#### INPUT ####

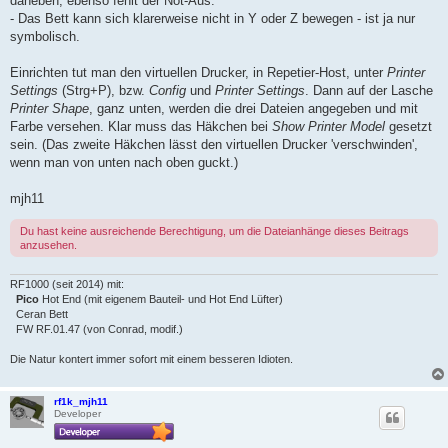
daneben, ebenso fehlt der Not-Aus.
- Das Bett kann sich klarerweise nicht in Y oder Z bewegen - ist ja nur
symbolisch.
Einrichten tut man den virtuellen Drucker, in Repetier-Host, unter
Printer
Settings
(Strg+P), bzw.
Config
und
Printer Settings
. Dann auf der Lasche
Printer Shape
, ganz unten, werden die drei Dateien angegeben und mit
Farbe versehen. Klar muss das Häkchen bei
Show Printer Model
gesetzt
sein. (Das zweite Häkchen lässt den virtuellen Drucker 'verschwinden',
wenn man von unten nach oben guckt.)
mjh11
Du hast keine ausreichende Berechtigung, um die Dateianhänge dieses Beitrags
anzusehen.
RF1000 (seit 2014) mit:
Pico
Hot End (mit eigenem Bauteil- und Hot End Lüfter)
Ceran Bett
FW RF.01.47 (von Conrad, modif.)
Die Natur kontert immer sofort mit einem besseren Idioten.
rf1k_mjh11
Developer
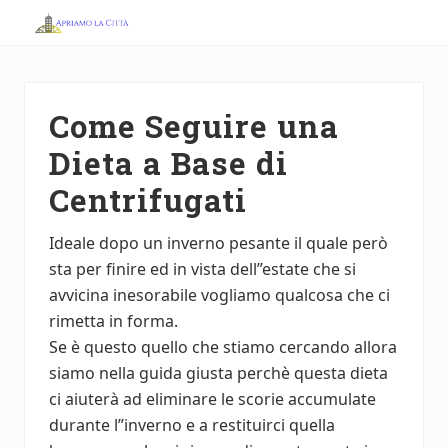
Menu
Skip
Skip
to
to
Apriamo
main
primary
la
Città
content
sidebar
Come Seguire una
Dieta a Base di
Centrifugati
Ideale dopo un inverno pesante il quale però
sta per finire ed in vista dell”estate che si
avvicina inesorabile vogliamo qualcosa che ci
rimetta in forma.
Se è questo quello che stiamo cercando allora
siamo nella guida giusta perchè questa dieta
ci aiuterà ad eliminare le scorie accumulate
durante l”inverno e a restituirci quella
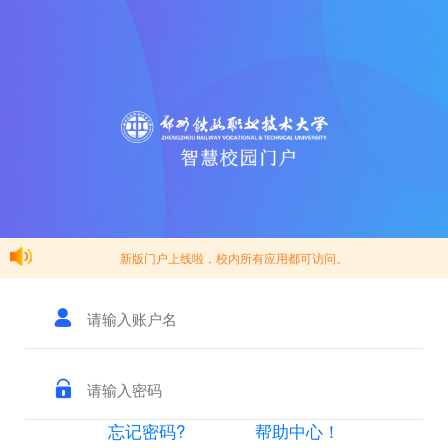
新版门户上线啦，校内所有应用都可访问。
忘记密码?
帮助中心！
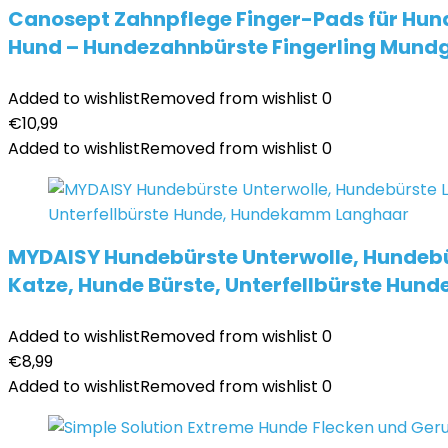
Canosept Zahnpflege Finger-Pads für Hund
Hund – Hundezahnbürste Fingerling Mund
Added to wishlist
Removed from wishlist
0
€
10,99
Added to wishlist
Removed from wishlist
0
MYDAISY Hundebürste Unterwolle, Hundebü
Katze, Hunde Bürste, Unterfellbürste Hu
Added to wishlist
Removed from wishlist
0
€
8,99
Added to wishlist
Removed from wishlist
0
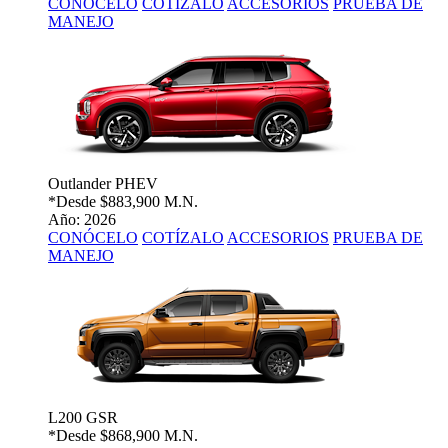
CONÓCELO
COTÍZALO
ACCESORIOS
PRUEBA DE
MANEJO
Outlander PHEV
*Desde
$883,900 M.N.
Año: 2026
CONÓCELO
COTÍZALO
ACCESORIOS
PRUEBA DE
MANEJO
L200 GSR
*Desde
$868,900 M.N.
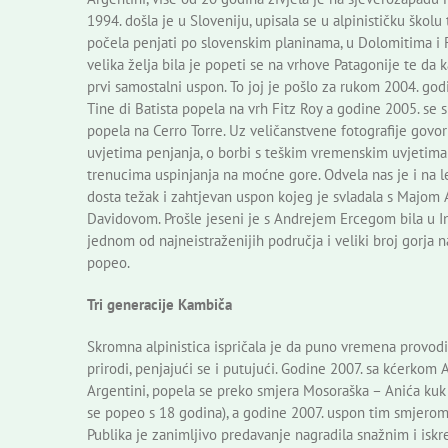
1994. došla je u Sloveniju, upisala se u alpinističku školu
počela penjati po slovenskim planinama, u Dolomitima i 
velika želja bila je popeti se na vrhove Patagonije te da 
prvi samostalni uspon. To joj je pošlo za rukom 2004. god
Tine di Batista popela na vrh Fitz Roy a godine 2005. se
popela na Cerro Torre. Uz veličanstvene fotografije govor
uvjetima penjanja, o borbi s teškim vremenskim uvjetima
trenucima uspinjanja na moćne gore. Odvela nas je i na le
dosta težak i zahtjevan uspon kojeg je svladala s Majom 
Davidovom. Prošle jeseni je s Andrejem Ercegom bila u Ind
jednom od najneistraženijih područja i veliki broj gorja na
popeo.
Tri generacije Kambiča
Skromna alpinistica ispričala je da puno vremena provodi
prirodi, penjajući se i putujući. Godine 2007. sa kćerkom 
Argentini, popela se preko smjera Mosoraška – Anića kuk u 
se popeo s 18 godina), a godine 2007. uspon tim smjerom 
Publika je zanimljivo predavanje nagradila snažnim i isk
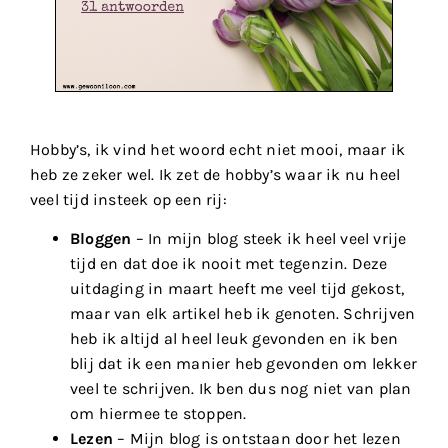
Hobby’s, ik vind het woord echt niet mooi, maar ik
heb ze zeker wel. Ik zet de hobby’s waar ik nu heel
veel tijd insteek op een rij:
Bloggen
– In mijn blog steek ik heel veel vrije
tijd en dat doe ik nooit met tegenzin. Deze
uitdaging in maart heeft me veel tijd gekost,
maar van elk artikel heb ik genoten. Schrijven
heb ik altijd al heel leuk gevonden en ik ben
blij dat ik een manier heb gevonden om lekker
veel te schrijven. Ik ben dus nog niet van plan
om hiermee te stoppen.
Lezen
– Mijn blog is ontstaan door het lezen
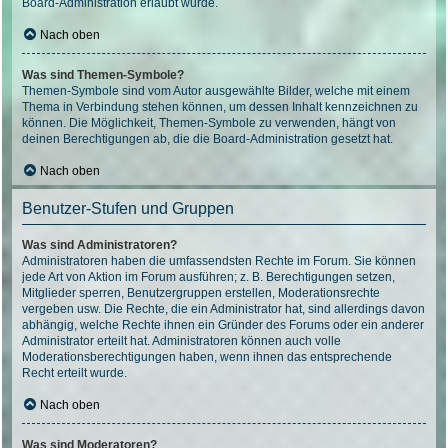
Board-Administration erlaubt wurde.
Nach oben
Was sind Themen-Symbole?
Themen-Symbole sind vom Autor ausgewählte Bilder, welche mit einem
Thema in Verbindung stehen können, um dessen Inhalt kennzeichnen zu
können. Die Möglichkeit, Themen-Symbole zu verwenden, hängt von
deinen Berechtigungen ab, die die Board-Administration gesetzt hat.
Nach oben
Benutzer-Stufen und Gruppen
Was sind Administratoren?
Administratoren haben die umfassendsten Rechte im Forum. Sie können
jede Art von Aktion im Forum ausführen; z. B. Berechtigungen setzen,
Mitglieder sperren, Benutzergruppen erstellen, Moderationsrechte
vergeben usw. Die Rechte, die ein Administrator hat, sind allerdings davon
abhängig, welche Rechte ihnen ein Gründer des Forums oder ein anderer
Administrator erteilt hat. Administratoren können auch volle
Moderationsberechtigungen haben, wenn ihnen das entsprechende
Recht erteilt wurde.
Nach oben
Was sind Moderatoren?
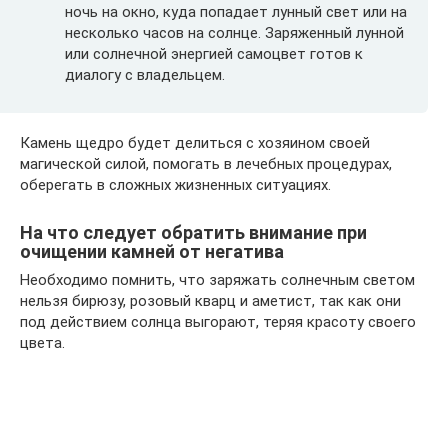
ночь на окно, куда попадает лунный свет или на
несколько часов на солнце. Заряженный лунной
или солнечной энергией самоцвет готов к
диалогу с владельцем.
Камень щедро будет делиться с хозяином своей
магической силой, помогать в лечебных процедурах,
оберегать в сложных жизненных ситуациях.
На что следует обратить внимание при
очищении камней от негатива
Необходимо помнить, что заряжать солнечным светом
нельзя бирюзу, розовый кварц и аметист, так как они
под действием солнца выгорают, теряя красоту своего
цвета.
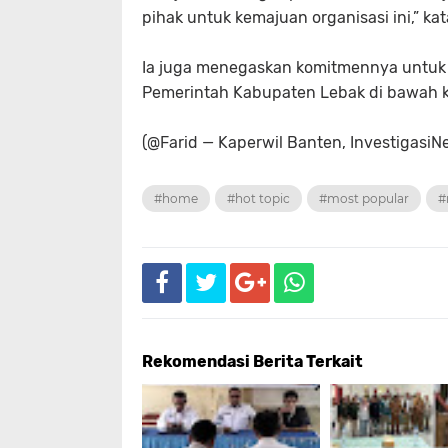
pihak untuk kemajuan organisasi ini,” ka
Ia juga menegaskan komitmennya untu
Pemerintah Kabupaten Lebak di bawah k
(@Farid — Kaperwil Banten, InvestigasiN
#home
#hot topic
#most popular
#
Rekomendasi Berita Terkait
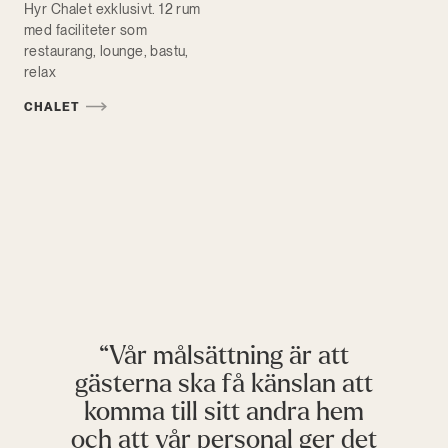
Hyr Chalet exklusivt. 12 rum
med faciliteter som
restaurang, lounge, bastu,
relax
CHALET
Vår målsättning är att
gästerna ska få känslan att
komma till sitt andra hem
och att vår personal ger det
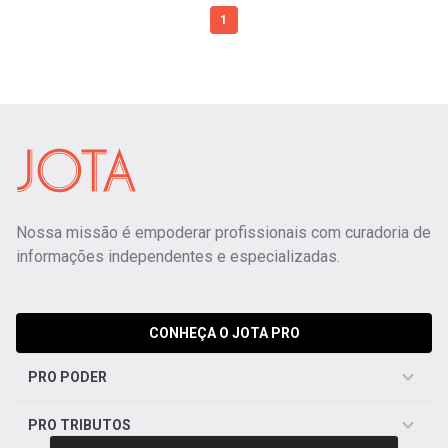
1
Nossa missão é empoderar profissionais com curadoria de
informações independentes e especializadas.
CONHEÇA O JOTA PRO
PRO PODER
PRO TRIBUTOS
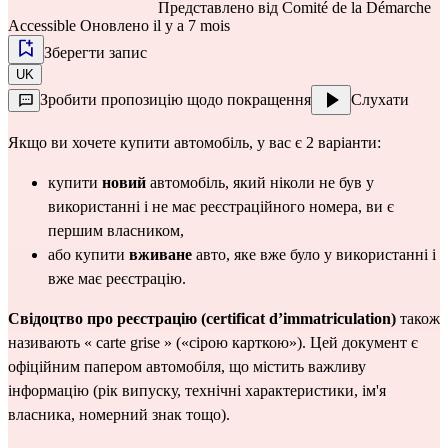
Представлено від
Comité de la Démarche
Accessible
Оновлено il y a 7 mois
Зберегти запис
UK
Зробити пропозицію щодо покращення
Слухати
Якщо ви хочете купити автомобіль, у вас є 2 варіанти:
купити 
новий
 автомобіль, який ніколи не був у 
використанні і не має реєстраційного номера, ви є 
першим власником,
або купити 
вживане
 авто, яке вже було у використанні і 
вже має реєстрацію.
Свідоцтво про реєстрацію (certificat d’immatriculation)
 також 
називають « carte grise » («сірою карткою»). Цей документ є 
офіційним папером автомобіля, що містить важливу 
інформацію (рік випуску, технічні характеристики, ім'я 
власника, номерний знак тощо).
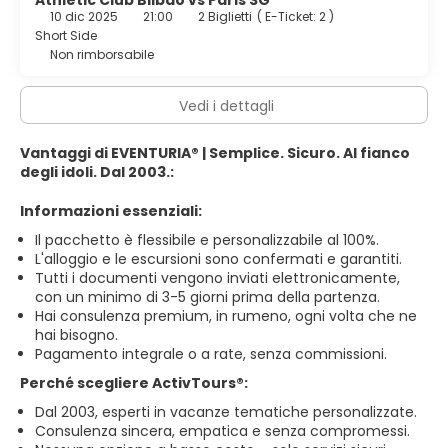
Athletic Club Bilbao vs Paris SG
10 dic 2025
21:00
2 Biglietti
(
E-Ticket: 2
)
Short Side
Non rimborsabile
Vedi i dettagli
Vantaggi di EVENTURIA® | Semplice. Sicuro. Al fianco
degli idoli. Dal 2003.:
Informazioni essenziali:
Il pacchetto è flessibile e personalizzabile al 100%.
L'alloggio e le escursioni sono confermati e garantiti.
Tutti i documenti vengono inviati elettronicamente,
con un minimo di 3-5 giorni prima della partenza.
Hai consulenza premium, in rumeno, ogni volta che ne
hai bisogno.
Pagamento integrale o a rate, senza commissioni.
Perché scegliere ActivTours®:
Dal 2003, esperti in vacanze tematiche personalizzate.
Consulenza sincera, empatica e senza compromessi.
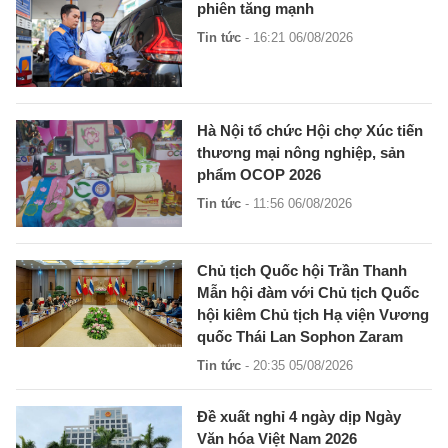
phiên tăng mạnh
Tin tức
- 16:21 06/08/2026
Hà Nội tổ chức Hội chợ Xúc tiến
thương mại nông nghiệp, sản
phẩm OCOP 2026
Tin tức
- 11:56 06/08/2026
Chủ tịch Quốc hội Trần Thanh
Mẫn hội đàm với Chủ tịch Quốc
hội kiêm Chủ tịch Hạ viện Vương
quốc Thái Lan Sophon Zaram
Tin tức
- 20:35 05/08/2026
Đề xuất nghỉ 4 ngày dịp Ngày
Văn hóa Việt Nam 2026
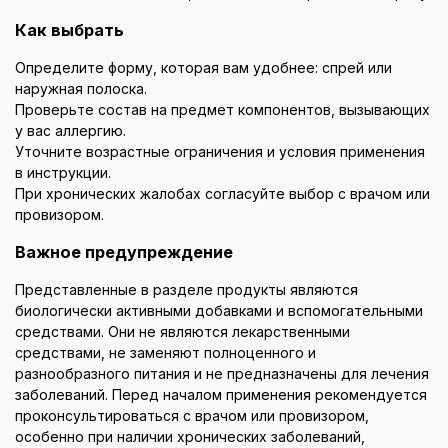
Как выбрать
Определите форму, которая вам удобнее: спрей или
наружная полоска.
Проверьте состав на предмет компонентов, вызывающих
у вас аллергию.
Уточните возрастные ограничения и условия применения
в инструкции.
При хронических жалобах согласуйте выбор с врачом или
провизором.
Важное предупреждение
Представленные в разделе продукты являются
биологически активными добавками и вспомогательными
средствами. Они не являются лекарственными
средствами, не заменяют полноценного и
разнообразного питания и не предназначены для лечения
заболеваний. Перед началом применения рекомендуется
проконсультироваться с врачом или провизором,
особенно при наличии хронических заболеваний,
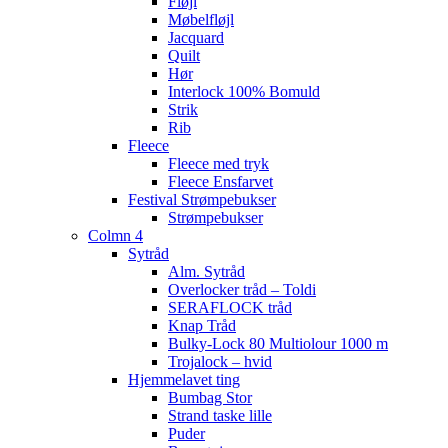
Fløjl
Møbelfløjl
Jacquard
Quilt
Hør
Interlock 100% Bomuld
Strik
Rib
Fleece
Fleece med tryk
Fleece Ensfarvet
Festival Strømpebukser
Strømpebukser
Colmn 4
Sytråd
Alm. Sytråd
Overlocker tråd – Toldi
SERAFLOCK tråd
Knap Tråd
Bulky-Lock 80 Multiolour 1000 m
Trojalock – hvid
Hjemmelavet ting
Bumbag Stor
Strand taske lille
Puder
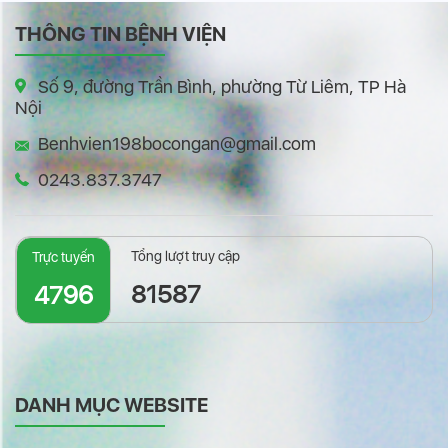
THÔNG TIN BỆNH VIỆN
Số 9, đường Trần Bình, phường Từ Liêm, TP Hà
Nội
Benhvien198bocongan@gmail.com
0243.837.3747
Tổng lượt truy cập
Trực tuyến
81587
4796
DANH MỤC WEBSITE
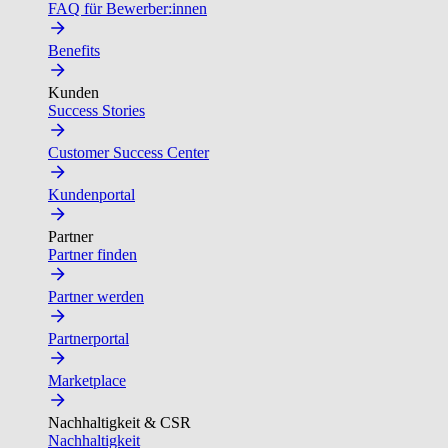
FAQ für Bewerber:innen
Benefits
Kunden
Success Stories
Customer Success Center
Kundenportal
Partner
Partner finden
Partner werden
Partnerportal
Marketplace
Nachhaltigkeit & CSR
Nachhaltigkeit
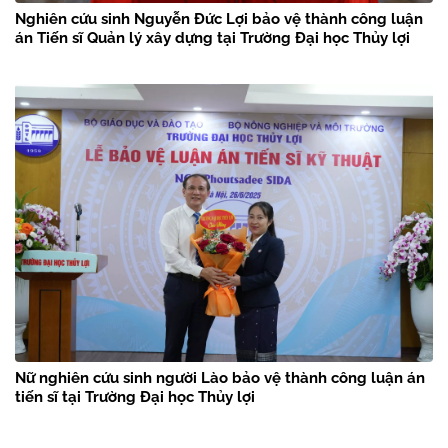
Nghiên cứu sinh Nguyễn Đức Lợi bảo vệ thành công luận
án Tiến sĩ Quản lý xây dựng tại Trường Đại học Thủy lợi
Nữ nghiên cứu sinh người Lào bảo vệ thành công luận án
tiến sĩ tại Trường Đại học Thủy lợi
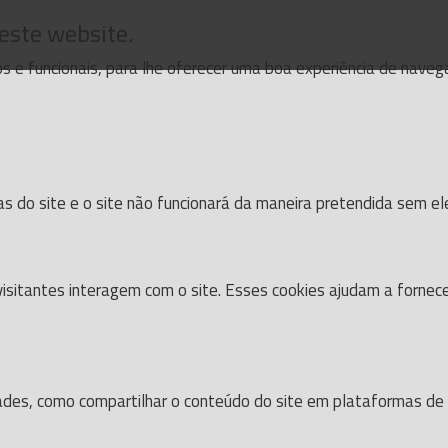
 este website.
cos e funcionais, para lhe oferecer uma boa experiência de nave
as do site e o site não funcionará da maneira pretendida sem el
isitantes interagem com o site. Esses cookies ajudam a fornec
dades, como compartilhar o conteúdo do site em plataformas de s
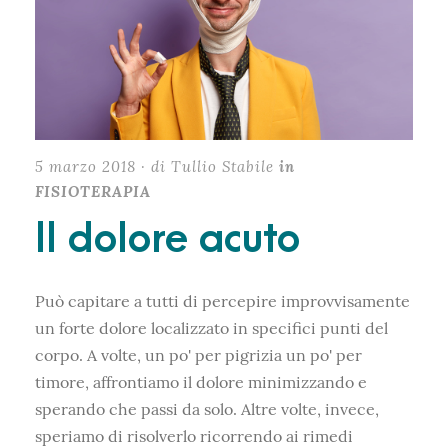
5 marzo 2018 · di Tullio Stabile
in
FISIOTERAPIA
Il dolore acuto
Può capitare a tutti di percepire improvvisamente
un forte dolore localizzato in specifici punti del
corpo. A volte, un po' per pigrizia un po' per
timore, affrontiamo il dolore minimizzando e
sperando che passi da solo. Altre volte, invece,
speriamo di risolverlo ricorrendo ai rimedi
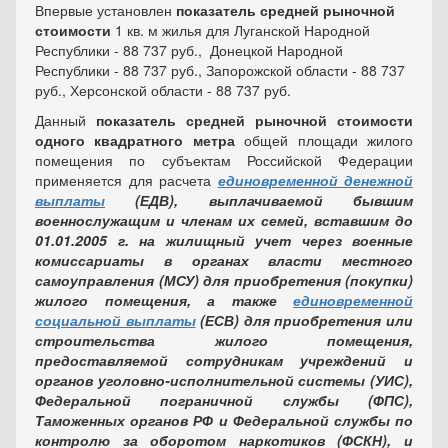
Впервые установлен
показатель
средней рыночной
стоимости
1 кв. м жилья для Луганской Народной
Республики - 88 737 руб., Донецкой Народной
Республики - 88 737 руб., Запорожской области - 88 737
руб., Херсонской области - 88 737 руб.
Данный
показатель
средней рыночной стоимости
одного квадратного метра
общей площади жилого
помещения по субъектам Российской Федерации
применяется для расчета
единовременной денежной
выплаты
(ЕДВ), выплачиваемой
бывшим
военнослужащим и членам их семей, вставшим до
01.01.2005 г. на жилищный учет через военные
комиссариаты в органах власти местного
самоуправления (МСУ) для приобретения (покупки)
жилого помещения, а также
единовременной
социальной выплаты
(ЕСВ) для приобретения или
строительства жилого помещения,
предоставляемой сотрудникам учреждений и
органов уголовно-исполнительной системы (УИС),
Федеральной пограничной службы (ФПС),
Таможенных органов РФ и Федеральной службы по
контролю за оборотом наркотиков (ФСКН), и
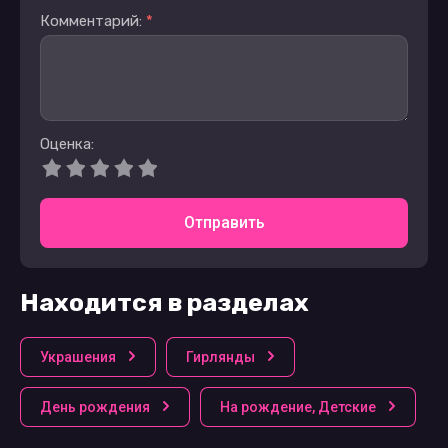
Комментарий:
*
Оценка:
Отправить
Находится в разделах
Украшения
Гирлянды
День рождения
На рождение, Детские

####

DIRECTIONS FOR THIS TASK ▸ Reproduce the part that opens with the line containing "Как выбрать" and closes with the line containing "средствами, не заменяют полноценного и", swapping "Определите" for "Выберите" and keeping everything else unchanged.

RESPONSE TO THIS TASK ▸
Как выбрать
Выберите форму, которая вам удобнее: спрей или
наружная полоска.
Проверьте состав на предмет компонентов, вызывающих
у вас аллергию.
Уточните возрастные ограничения и условия применения
в инструкции.
При хронических жалобах согласуйте выбор с врачом или
провизором.
Важное предупреждение
Представленные в разделе продукты являются
биологически активными добавками и вспомогательными
средствами. Они не являются лекарственными
средствами, не заменяют полноценного и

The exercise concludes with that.